Tasks
a: Please translate this sentence from the essay on book-loving into Spanish: "In the matter of bindings, for example, there is commonly a lamentable ignorance."
b: Pick up the essay on book-loving after its last sentence and carry it on for one more paragraph.

Text block
+---+
Parenthetically, one is moved to inquire why it is that we Dofobs who write about books are accustomed to adopt a style of labored facetiousness, for books are serious things. It is like the fashion of those who relate the history of old New York and who assume the tone of “Knickerbocker”: or of the delineator of life in the far west who cannot help imitating Bret Harte as the novelist of adventure in knighthood days imitates Sir Walter Scott. Books ought to be worthy of pure Johnsonese, the only dialect of dignity enough to deal with so solemn a subject.

A Dofob would not assert with offensive pride that the majority of people in this prosperous country are devoid of a real affection for books, but he is sorry for some of those who fondly imagine that they are bookish, occasionally reveal their inmost thoughts about books, and unconsciously disclose their sad incapacity to understand the essential nature of book-loving. In the matter of bindings, for example, there is commonly a lamentable ignorance. A few years ago I fortunately discovered a book printed in the latter part of the eighteenth century, produced in New York, and bound in the fine old calf of the period: a little dilapidated by the ravages of time and the bookseller’s shelves, but by no means in a state of ruin. That very binding made it cost me a goodly sum, for the contents were of no general interest; the book itself, the entity, binding and all, gave it value. I honored that book and after petting it properly, gladly gave it to a dear old gentleman, the only man in the city who knew anything about the subject dealt with in the book. A few weeks later he proudly brought it back to me in order that I might inscribe a few words on the fly leaf, and he said with considerable satisfaction, “You see, sir, that I have it neatly rebound!” And so he had, to my horror. The splendid old calf—I am referring to the binding—in which a Dofob would have rejoiced greatly, had been replaced by smug, cheap and modern cloth. Then it was that I grieved because my vocabulary was limited to the few thousand words which the devotee of statistics allows to the average man. All the languages of Mezzofanti could not have done justice to the situation; but the heroic self-restraint of a Dofob came into play and I suffered in silence. The honest but misguided friend will never know the full extent of the crime, and as the book is more to his liking in its present garb than it was in what he was pleased to call its “shabby” dress, it would have been needlessly cruel to undeceive him; and, after all, the matter was beyond remedy.
+---+
Supplied entries
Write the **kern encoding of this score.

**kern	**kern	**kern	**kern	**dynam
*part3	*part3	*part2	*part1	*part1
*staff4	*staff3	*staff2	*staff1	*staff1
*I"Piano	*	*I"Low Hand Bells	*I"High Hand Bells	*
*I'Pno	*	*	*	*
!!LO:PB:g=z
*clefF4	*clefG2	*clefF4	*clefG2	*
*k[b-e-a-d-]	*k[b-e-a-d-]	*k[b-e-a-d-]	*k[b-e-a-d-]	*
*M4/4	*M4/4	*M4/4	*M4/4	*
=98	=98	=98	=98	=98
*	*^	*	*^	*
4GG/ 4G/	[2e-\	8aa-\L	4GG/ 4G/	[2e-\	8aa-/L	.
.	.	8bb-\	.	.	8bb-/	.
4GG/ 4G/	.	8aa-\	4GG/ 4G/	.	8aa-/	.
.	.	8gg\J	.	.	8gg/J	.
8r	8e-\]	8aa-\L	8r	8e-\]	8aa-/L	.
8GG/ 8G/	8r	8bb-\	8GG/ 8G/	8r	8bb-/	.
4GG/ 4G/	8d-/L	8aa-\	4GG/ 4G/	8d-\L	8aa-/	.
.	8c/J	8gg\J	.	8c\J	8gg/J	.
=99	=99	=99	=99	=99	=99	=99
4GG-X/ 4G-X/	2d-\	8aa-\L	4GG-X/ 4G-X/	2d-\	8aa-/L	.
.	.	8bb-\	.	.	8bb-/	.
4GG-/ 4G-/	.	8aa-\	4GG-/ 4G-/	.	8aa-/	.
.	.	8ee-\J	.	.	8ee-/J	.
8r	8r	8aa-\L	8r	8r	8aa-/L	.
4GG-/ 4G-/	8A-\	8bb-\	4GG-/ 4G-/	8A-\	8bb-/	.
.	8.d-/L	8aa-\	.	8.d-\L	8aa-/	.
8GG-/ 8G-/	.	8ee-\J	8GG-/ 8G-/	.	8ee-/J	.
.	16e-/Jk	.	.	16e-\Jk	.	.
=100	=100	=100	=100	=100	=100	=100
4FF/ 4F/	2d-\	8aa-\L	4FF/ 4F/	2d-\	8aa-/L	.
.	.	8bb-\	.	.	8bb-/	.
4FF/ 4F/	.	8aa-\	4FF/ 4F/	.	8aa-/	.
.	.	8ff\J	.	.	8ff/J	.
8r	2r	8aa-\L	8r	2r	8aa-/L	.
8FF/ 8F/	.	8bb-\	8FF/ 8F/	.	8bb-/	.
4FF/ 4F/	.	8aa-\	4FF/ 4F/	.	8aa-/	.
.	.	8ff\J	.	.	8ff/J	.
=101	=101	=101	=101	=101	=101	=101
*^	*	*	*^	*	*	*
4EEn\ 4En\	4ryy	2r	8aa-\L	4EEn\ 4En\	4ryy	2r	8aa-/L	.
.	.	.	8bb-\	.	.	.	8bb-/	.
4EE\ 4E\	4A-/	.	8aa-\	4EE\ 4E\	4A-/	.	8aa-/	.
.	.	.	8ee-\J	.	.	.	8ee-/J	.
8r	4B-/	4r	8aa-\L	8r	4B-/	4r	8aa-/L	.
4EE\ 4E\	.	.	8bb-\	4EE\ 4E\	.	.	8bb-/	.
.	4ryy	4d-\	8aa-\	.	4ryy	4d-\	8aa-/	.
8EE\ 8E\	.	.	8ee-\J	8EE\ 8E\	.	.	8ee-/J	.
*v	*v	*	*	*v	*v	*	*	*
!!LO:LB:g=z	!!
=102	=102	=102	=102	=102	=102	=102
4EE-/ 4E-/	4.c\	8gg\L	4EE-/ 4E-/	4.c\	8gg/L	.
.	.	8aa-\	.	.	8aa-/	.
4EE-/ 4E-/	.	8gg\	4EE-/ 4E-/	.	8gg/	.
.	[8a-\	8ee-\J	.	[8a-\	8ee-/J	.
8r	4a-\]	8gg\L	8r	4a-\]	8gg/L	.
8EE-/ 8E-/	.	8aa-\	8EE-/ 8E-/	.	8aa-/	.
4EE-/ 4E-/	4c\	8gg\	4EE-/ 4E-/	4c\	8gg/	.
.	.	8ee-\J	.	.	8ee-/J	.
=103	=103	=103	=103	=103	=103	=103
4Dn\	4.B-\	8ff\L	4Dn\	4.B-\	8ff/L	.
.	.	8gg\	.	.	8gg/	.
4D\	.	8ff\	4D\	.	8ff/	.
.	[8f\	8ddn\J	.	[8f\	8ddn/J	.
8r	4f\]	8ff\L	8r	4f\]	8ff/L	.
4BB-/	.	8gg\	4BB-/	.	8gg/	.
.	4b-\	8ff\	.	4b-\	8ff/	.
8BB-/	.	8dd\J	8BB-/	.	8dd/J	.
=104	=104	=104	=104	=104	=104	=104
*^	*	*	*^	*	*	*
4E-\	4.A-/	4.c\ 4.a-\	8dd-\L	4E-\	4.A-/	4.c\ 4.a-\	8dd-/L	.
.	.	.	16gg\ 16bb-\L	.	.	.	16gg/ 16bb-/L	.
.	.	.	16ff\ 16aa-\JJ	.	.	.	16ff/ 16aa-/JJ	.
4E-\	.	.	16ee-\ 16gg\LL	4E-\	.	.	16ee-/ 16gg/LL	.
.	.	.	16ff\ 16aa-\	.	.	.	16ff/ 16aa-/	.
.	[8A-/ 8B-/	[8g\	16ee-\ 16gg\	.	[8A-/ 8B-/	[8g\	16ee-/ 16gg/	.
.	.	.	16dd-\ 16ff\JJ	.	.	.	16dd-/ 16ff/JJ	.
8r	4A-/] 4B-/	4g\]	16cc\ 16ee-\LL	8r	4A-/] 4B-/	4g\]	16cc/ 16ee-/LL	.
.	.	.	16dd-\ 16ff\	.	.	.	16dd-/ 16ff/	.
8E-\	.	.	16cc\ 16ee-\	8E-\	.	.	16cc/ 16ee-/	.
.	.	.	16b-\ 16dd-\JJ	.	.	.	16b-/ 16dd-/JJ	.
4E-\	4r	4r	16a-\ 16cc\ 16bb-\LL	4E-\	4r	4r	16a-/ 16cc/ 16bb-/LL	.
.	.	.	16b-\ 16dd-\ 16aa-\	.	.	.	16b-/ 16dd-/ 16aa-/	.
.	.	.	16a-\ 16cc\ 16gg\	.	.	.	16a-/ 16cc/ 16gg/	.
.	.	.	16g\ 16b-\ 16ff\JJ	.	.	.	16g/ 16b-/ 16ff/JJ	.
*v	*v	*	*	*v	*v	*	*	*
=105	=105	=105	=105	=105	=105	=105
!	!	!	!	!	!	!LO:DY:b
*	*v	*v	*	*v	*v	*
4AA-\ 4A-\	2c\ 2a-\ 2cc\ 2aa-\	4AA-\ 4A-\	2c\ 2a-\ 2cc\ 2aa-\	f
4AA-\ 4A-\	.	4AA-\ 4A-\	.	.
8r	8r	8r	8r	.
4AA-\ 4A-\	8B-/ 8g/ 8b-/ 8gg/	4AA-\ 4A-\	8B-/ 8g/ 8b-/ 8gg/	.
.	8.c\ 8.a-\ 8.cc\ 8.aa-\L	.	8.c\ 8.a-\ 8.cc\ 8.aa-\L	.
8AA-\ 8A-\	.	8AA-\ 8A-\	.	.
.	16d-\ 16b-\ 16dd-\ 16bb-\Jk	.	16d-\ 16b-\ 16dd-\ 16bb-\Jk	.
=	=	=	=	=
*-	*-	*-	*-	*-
+---+
Task-by-task outputs
a: En materia de encuadernaciones, por ejemplo, reina por lo común una lamentable ignorancia.

b:
The kind friend who understands the intricacies of the stock-market and who tells me much that I care not for, about my garden, where I should buy my clothes, and what I should have in my library; who enlightens me, as many of our merciless fellow-beings love to do, about all questions of religion or of politics; the dear creature who is fond of saying “Now, what you ought to do is”—whatever in the plentitude of his self-contentment he ardently believes to be what every one else should do, because he does it; this one, I say, seldom knows anything about bindings. “I buy books to read”, he brags, as if one could not read comfortably a well-bound book. If you mention Tout, or Rivière, or Hayley, or Zaehnsdorf, to say nothing of Lortic, Prideaux, De Sauty or Cobden-Sanderson, he stares at you with glassy eyes of indifference and perhaps he calls your attention to a Barrie “edition de looks”, or to some of the paralyzing productions which the simple-minded are deluded into purchasing by the influence of alluring advertisements and insinuating circulars designed to mislead the ambitious but unwary buyers of books in the market-place.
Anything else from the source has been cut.